One wouls hope that the overpriced accessories sold by the computer's manufacturer would of course be plug and play...
It's what's called a cache coherent NUMA architecture.
One benchmark I saw go by just now was scaling at over 90 per-cent efficiency.
Every Unix command and system call sees just one kernel; there is just one kernel.
We've been doing some -serious- scaling of the main stream Linux kernel the last few years. Look for the configuration parameter CONFIG_NR_CPUS in the stock kernel that comes from Linux, in the various arch/*/configs/*_defconfig files. You will see values ranging from 2 to 1024, for various hardware architectures.
That means, for that hardware, you can run the kernel on a system with that many CPUs, if you can scrape together that much hardware and that much money for the kick ass interconnects that it takes to run stuff like this at speed.
Yes - I know what a cluster is, including some clusters that support shared memory and such transparently across the nodes.
This is not a cluster. Though we'd be happy to sell you a cluster as well. The main difference between a cluster and a big box like this is the interconnects. Running a cache coherent single system memory image across this much memory requires some seriously fat and fast wires, and some nasty routers. The memory controller chip, what would be the north bridge in an ordinary PC, is rather different too - not a commodity part.
For jobs that are sufficiently parallelizable, clusters are more economical. For jobs that are only coded to run in a single big memory, you need serious NUMA iron like this.
And for when they do have to go to disk, to get the input data or write the results, they are going to some major storage arrays.
Let's see... those "overpriced accessories" would be:
Every one of them was recognized and mounted by the OS when it was plugged in. The only one that required special software to be installed after it was recognized and mounted was my PDA... but I could still synch my Mac Addressbook, iCalendar, and notes without it.
Interesting, how are you getting up to 2048 CPU, is it virtual? The largest SSI I've heard about are 1024, and that wasn't long ago. This probably isn't just straight "Linux" either is it, don't you need some proprietary SSI software from IBM or SGI, etc to provide the boot layer? I've heard about OpenSSI but it's nowhere close to this is it? You're right about the programming advantages though, I've heard programming for the clusters can be difficult, and why so many stick with their old Cray or IBM Mainframe.
I beg to differ:
Wink, wink, nudge, nudge.
Cheers!
What was the benchmark? A numerical kernel or an application code?
What language was it written in?
Hint: drool drool. :-)
Do you have a Mac or a Windows computer?
Eh - sorry - I can't publish details of benchmarking ahead
of the proper process ;).
I own both... and am a cross platform consultant for businesses and individuals who run networks of either Windows PCs or Macs... but my by far preferred platform is a Mac.

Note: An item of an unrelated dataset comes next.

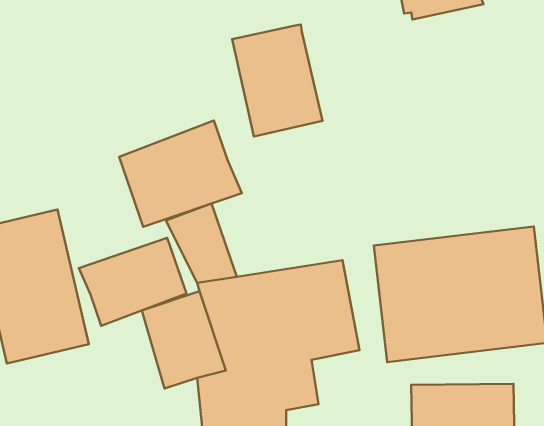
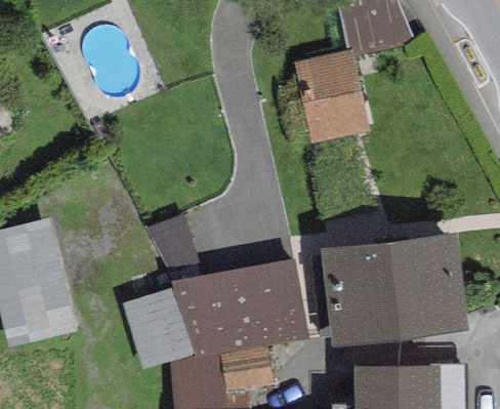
building: [232,25,322,136] -> [294,50,371,146]
building: [119,120,242,227] -> none
building: [79,238,186,326] -> none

I would get one, but I hear it's hard to get games for them, and they don't have all the games that a Windows would have.
You are aware that Macs can now run all Windows software, aren't you? Boot into Windows XP and run any game you want.
These machines are put to good use, by the good guys.
Thanks, I'm just concerned about it being open source, which IMO makes it easier for anyone, including the bad guys, to get it. My understanding of the reason why some believe that should be accepted is their belief the "open" development environment allows for faster advancement of technology and capability, which is possibly true but then again becomes a concern of proliferation.
If the envelope or bleeding edge of technology is being shared by everyone, why couldn't the bad guys be just as likely to hold a superior advantage over you at any point in the future, since you're already giving them equal footing? Sorry to put you on the spot since you already shared as much as you did, but in the dangerous world in which we live I've never really understood why this sort of technology isn't being better protected.